Le 9 juillet 2026, OpenAI a annoncé trois variantes principales : Sol, modèle phare ; Terra, pensé comme un équilibre entre capacité et coût ; et Luna, orienté efficacité. Une variante ultra vise les tâches les plus exigeantes. L’annonce attribue à cette famille des progrès en programmation, travail de connaissance, cybersécurité et sciences. Ces affirmations viennent d’OpenAI : elles décrivent la position du fournisseur et ses évaluations, pas une validation indépendante de tous les usages possibles.
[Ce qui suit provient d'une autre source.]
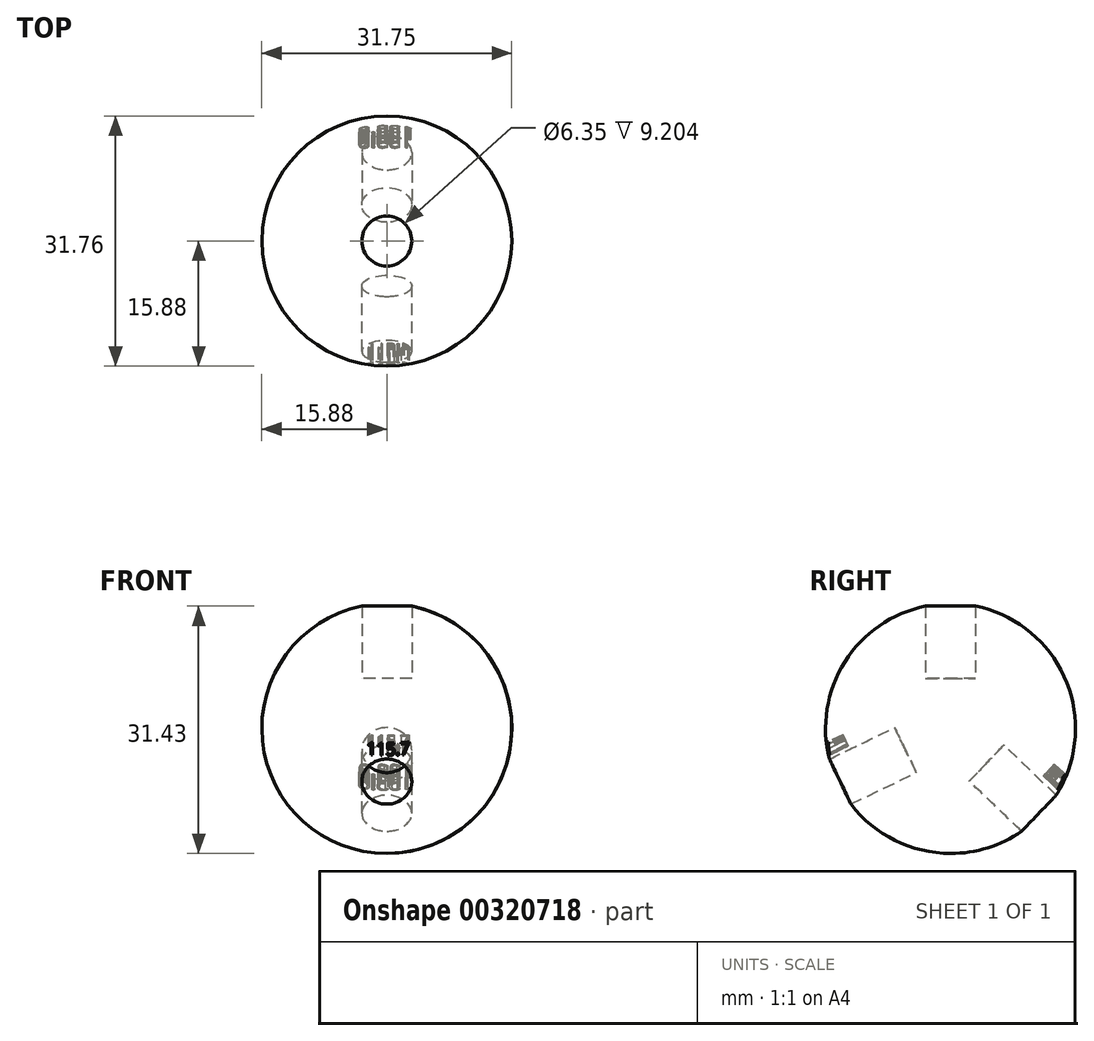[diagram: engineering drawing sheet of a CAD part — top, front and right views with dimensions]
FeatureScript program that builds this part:
annotation { "Feature Type Name" : "Feature", "Feature Type Description" : "" }
export const myFeature = defineFeature(function(context is Context, id is Id, definition is map)
    precondition{}
    {
        {
            var Q0;
            Q0=qCreatedBy(makeId("Front.planeOp"),FACE);
            var sketch = newSketch(context, id + "F0", { "sketchPlane" : qUnion([Q0])});
            skArc(sketch, "E0", {"start": v(0, 15.88) * mm, "mid": v(-15.88, 0) * mm, "end": v(0, -15.88) * mm});
            skLineSegment(sketch, "E1", {"start": v(0, 15.88) * mm, "end": v(0, -15.88) * mm});
            skSolve(sketch);
        }
        {
            var Q0;
            Q0=qCreatedBy(makeId("Top.planeOp"),FACE);
            var sketch = newSketch(context, id + "F1", { "sketchPlane" : qUnion([Q0])});
            skCircle(sketch, "E2", {"center": v(0, 0) * mm, "radius": 15.88 * mm});
            skSolve(sketch);
        }
        {
            var Q0;
            Q0=makeQuery(id+"F0.imprint","IMPRINT",FACE,{"disambiguationData":[TD([[makeQuery(id+"F0.imprint","IMPRINT",EDGE,{"derivedFrom":sQuery(id+"F0.wireOp",EDGE,"E0")}),1.0]])]});
            var Q1;
            Q1=sQuery(id+"F1.wireOp",EDGE,"E2");
            revolve(context, id + "F2", {"entities" : qUnion([Q0]), "axis" : qUnion([Q1]), "revolveType" : RevolveType.FULL});
        }
        {
            var Q0;
            Q0=qCreatedBy(makeId("Top.planeOp"),FACE);
            cPlane(context, id + "F3", {"entities" : qUnion([Q0]), "cplaneType" : CPlaneType.OFFSET, "offset" : 6.35 * mm, "width" : 152.4 * mm, "height" : 152.4 * mm});
        }
        {
            var Q0;
            Q0=qCreatedBy(id+"F3.planeOp",FACE);
            var sketch = newSketch(context, id + "F4", { "sketchPlane" : qUnion([Q0])});
            skCircle(sketch, "E3", {"center": v(0, 0) * mm, "radius": 3.17 * mm});
            skSolve(sketch);
        }
        {
            var Q0;
            Q0=makeQuery(id+"F4.imprint","IMPRINT",FACE,{"disambiguationData":[TD([[makeQuery(id+"F4.imprint","IMPRINT",EDGE,{"derivedFrom":sQuery(id+"F4.wireOp",EDGE,"E3")}),1.0]])]});
            extrude(context, id + "F5", {"entities" : qUnion([Q0]), "depth" : 50.8 * mm});
        }
        {
            var Q0;
            Q0=qCreatedBy(makeId("Front.planeOp"),FACE);
            var sketch = newSketch(context, id + "F6", { "sketchPlane" : qUnion([Q0])});
            skLineSegment(sketch, "E4", {"start": v(0, 0) * mm, "end": v(59.18, 0) * mm, "construction": true});
            skSolve(sketch);
        }
        {
            var Q0;
            Q0=makeQuery(id+"F5.opExtrude","SWEPT_BODY",BODY,{"disambiguationData":[OSD([sQuery(id+"F4.wireOp",EDGE,"E3")])]});
            var Q1;
            Q1=sQuery(id+"F6.wireOp",EDGE,"E4");
            transform(context, id + "F7", {"entities" : qUnion([Q0]), "transformType" : TransformType.ROTATION, "transformAxis" : qUnion([Q1]), "angle" : 115.7 * degree, "makeCopy" : true});
        }
        {
            var Q0;
            Q0=makeQuery(id+"F5.opExtrude","SWEPT_BODY",BODY,{"disambiguationData":[OSD([sQuery(id+"F4.wireOp",EDGE,"E3")])]});
            var Q1;
            Q1=sQuery(id+"F6.wireOp",EDGE,"E4");
            transform(context, id + "F8", {"entities" : qUnion([Q0]), "transformType" : TransformType.ROTATION, "transformAxis" : qUnion([Q1]), "angle" : 133.8 * degree, "oppositeDirection" : true, "makeCopy" : true});
        }
        {
            var Q0;
            Q0=makeQuery(id+"F7.opPattern","COPY",FACE,{"derivedFrom":makeQuery(id+"F5.opExtrude","CAP_FACE",FACE,{"disambiguationData":[OSD([sQuery(id+"F4.wireOp",EDGE,"E3")])],"isStart":false}),"instanceName":"1"});
            cPlane(context, id + "F9", {"entities" : qUnion([Q0]), "cplaneType" : CPlaneType.OFFSET, "offset" : 38.1 * mm, "oppositeDirection" : true, "width" : 152.4 * mm, "height" : 152.4 * mm});
        }
        {
            var Q0;
            Q0=qCreatedBy(id+"F9.planeOp",FACE);
            var sketch = newSketch(context, id + "F10", { "sketchPlane" : qUnion([Q0])});
            skText(sketch, "E5", { "text": "115.7\n", "fontName": "OpenSans-Regular.ttf"});
            const initialGuessF10  = {"E5": [-0.00255, 0.00366, 1, 0, 0.00154]};
            skSetInitialGuess(sketch, initialGuessF10);
            skSolve(sketch);
        }
        {
            var Q0;
            Q0=qSketchRegion(id+"F10",true);
            extrude(context, id + "F11", {"entities" : qUnion([Q0]), "operationType" : NewBodyOperationType.REMOVE, "oppositeDirection" : true, "depth" : 6.35 * mm});
        }
        {
            var Q0;
            Q0=makeQuery(id+"F8.opPattern","COPY",FACE,{"derivedFrom":makeQuery(id+"F5.opExtrude","CAP_FACE",FACE,{"disambiguationData":[OSD([sQuery(id+"F4.wireOp",EDGE,"E3")])],"isStart":false}),"instanceName":"1"});
            cPlane(context, id + "F12", {"entities" : qUnion([Q0]), "cplaneType" : CPlaneType.OFFSET, "offset" : 38.1 * mm, "oppositeDirection" : true, "width" : 152.4 * mm, "height" : 152.4 * mm});
        }
        {
            var Q0;
            Q0=qCreatedBy(id+"F12.planeOp",FACE);
            var sketch = newSketch(context, id + "F13", { "sketchPlane" : qUnion([Q0])});
            skText(sketch, "E6", { "text": "133.8\n", "fontName": "OpenSans-Regular.ttf"});
            const initialGuessF13  = {"E6": [-0.00335, 0.00387, 1, 0, 0.00198]};
            skSetInitialGuess(sketch, initialGuessF13);
            skSolve(sketch);
        }
        {
            var Q0;
            Q0=qSketchRegion(id+"F13",true);
            extrude(context, id + "F14", {"entities" : qUnion([Q0]), "operationType" : NewBodyOperationType.REMOVE, "oppositeDirection" : true, "depth" : 6.35 * mm});
        }
        {
            var Q0;
            Q0=makeQuery(id+"F5.opExtrude","SWEPT_BODY",BODY,{"disambiguationData":[OSD([sQuery(id+"F4.wireOp",EDGE,"E3")])]});
            var Q1;
            Q1=makeQuery(id+"F7.opPattern","COPY",BODY,{"derivedFrom":makeQuery(id+"F5.opExtrude","SWEPT_BODY",BODY,{"disambiguationData":[OSD([sQuery(id+"F4.wireOp",EDGE,"E3")])]}),"instanceName":"1"});
            var Q2;
            Q2=makeQuery(id+"F8.opPattern","COPY",BODY,{"derivedFrom":makeQuery(id+"F5.opExtrude","SWEPT_BODY",BODY,{"disambiguationData":[OSD([sQuery(id+"F4.wireOp",EDGE,"E3")])]}),"instanceName":"1"});
            var Q3;
            Q3=makeQuery(id+"F2.opRevolve","SWEPT_BODY",BODY,{"disambiguationData":[OSD([sQuery(id+"F0.wireOp",EDGE,"E0"),sQuery(id+"F0.wireOp",EDGE,"E1")])]});
            booleanBodies(context, id + "F15", {"operationType" : BooleanOperationType.SUBTRACTION, "tools" : qUnion([Q0, Q1, Q2]), "targets" : qUnion([Q3])});
        }
    });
La nouveauté la plus structurante tient à la parallélisation. OpenAI indique que le mode ultra peut coordonner plusieurs agents sur des axes distincts. Au lieu d’enchaîner recherche, analyse, production et contrôle dans une seule boucle, le système répartit ces branches puis réunit leurs résultats. Le modèle reste le moteur de raisonnement ; l’agent lui donne des outils, un contexte, une mission et des règles d’arrêt.
ChatGPT Work rend cette organisation visible dans un produit. OpenAI le décrit comme un agent capable d’avancer à travers des applications et des fichiers, de créer des feuilles de calcul, présentations, documents ou applications Web, et de travailler sur une durée longue. L’utilisateur peut suivre la progression, répondre à une question, changer la direction et approuver les actions importantes. L’autonomie annoncée n’efface donc pas la responsabilité humaine : elle déplace l’intervention vers le cadrage, les permissions, les points de décision et la validation finale.
AlphaEvolve : optimiser du code contre une mesure explicite
Disponible de manière générale sur Gemini Enterprise Agent Platform depuis le 9 juillet 2026, AlphaEvolve est présenté par Google Cloud comme un agent de découverte et d’optimisation de code fondé sur Gemini.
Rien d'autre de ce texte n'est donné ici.